Information shown:
* * * * *
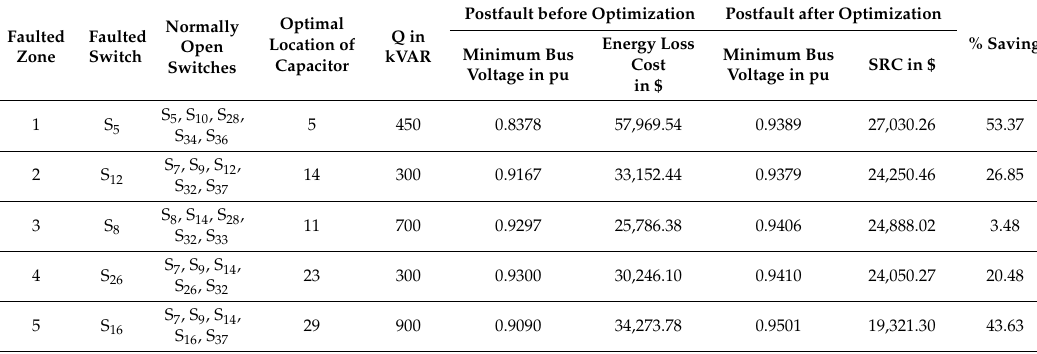
Table 3. Summary of results for test case 1 under SFC at di ff erent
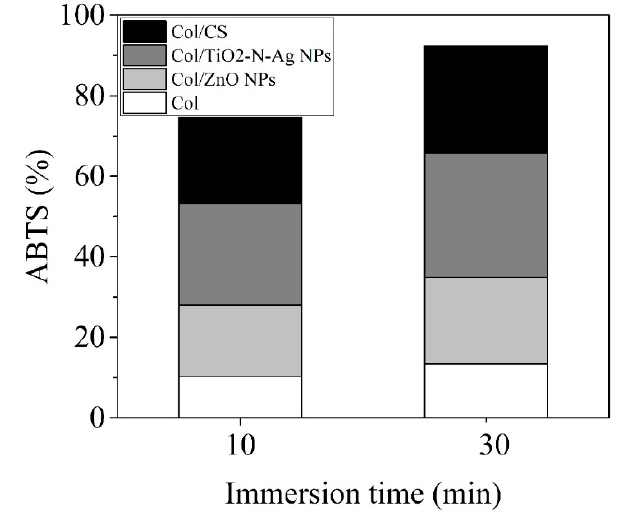
Figure 6. Antioxidant activity of electrospun collagen nanofibers embedded with antimicrobial agents.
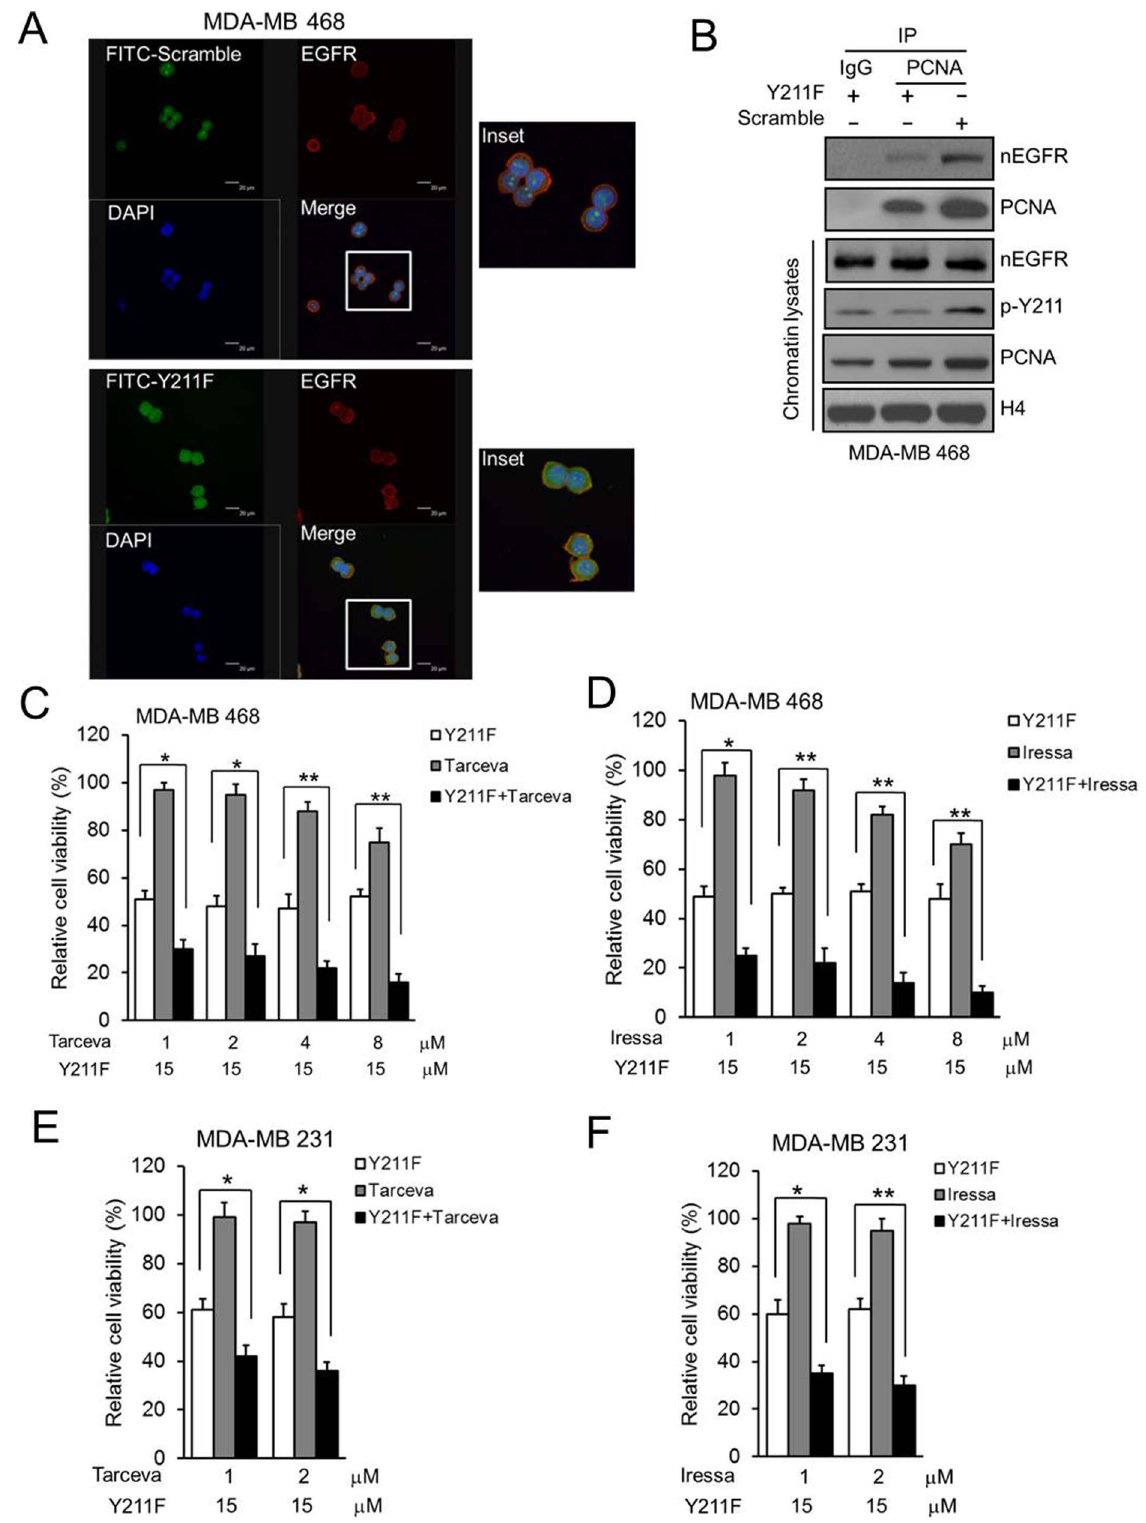
Figure 2. The effect of CPPP on PCNA Y211 phosphorylation and EGFR TKIs. (A) MDA-MB 468 cells were treated with 30 m M FITC-labeled scrambled (FITC-Scrambled; top) or Y211F CPPP (FITC-Y211F; bottom) for 12 h. Subsequently, cells were fixed, permeabilized, and stained with anti- EGFR antibody or DAPI. The fluorescent images were observed under a confocal microscopy. The FITC-labeled peptide (green), EGFR (red), and nucleus (blue) are shown. (B) MDA-MB 468 cells were treated with 30 m M scrambled (Scramble) or Y211F CPPP (Y211F) for 24 h. The chromatin lysates were extracted and IP with IgG or anti-PCNA antibody and separated by SDS-PAGE followed by IB for nEGFR, Y211-phosphorylated PCNA (p-Y211) and PNCA in MDA-MB 468 cells. (C–F) Both MDA-MB 468 or MDA-MB 231 cells were treated with 15 m M Y211F CPPP or 1 , 8 m M EGFR TKI (Tarceva or Iressa) alone, or Y211F CPPP and TKI combined for 24 h. The relative cell viability after each treatment was then determined. doi:10.1371/journal.pone.0061362.g002 PLOS ONE |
* * * * *
The task:
Please repeat the listing precisely, excluding the pictures it contains.

Output for this exercise:
Table 3. Summary of results for test case 1 under SFC at di ff erent
Figure 6. Antioxidant activity of electrospun collagen nanofibers embedded with antimicrobial agents.
Figure 2. The effect of CPPP on PCNA Y211 phosphorylation and EGFR TKIs. (A) MDA-MB 468 cells were treated with 30 m M FITC-labeled scrambled (FITC-Scrambled; top) or Y211F CPPP (FITC-Y211F; bottom) for 12 h. Subsequently, cells were fixed, permeabilized, and stained with anti- EGFR antibody or DAPI. The fluorescent images were observed under a confocal microscopy. The FITC-labeled peptide (green), EGFR (red), and nucleus (blue) are shown. (B) MDA-MB 468 cells were treated with 30 m M scrambled (Scramble) or Y211F CPPP (Y211F) for 24 h. The chromatin lysates were extracted and IP with IgG or anti-PCNA antibody and separated by SDS-PAGE followed by IB for nEGFR, Y211-phosphorylated PCNA (p-Y211) and PNCA in MDA-MB 468 cells. (C–F) Both MDA-MB 468 or MDA-MB 231 cells were treated with 15 m M Y211F CPPP or 1 , 8 m M EGFR TKI (Tarceva or Iressa) alone, or Y211F CPPP and TKI combined for 24 h. The relative cell viability after each treatment was then determined. doi:10.1371/journal.pone.0061362.g002 PLOS ONE |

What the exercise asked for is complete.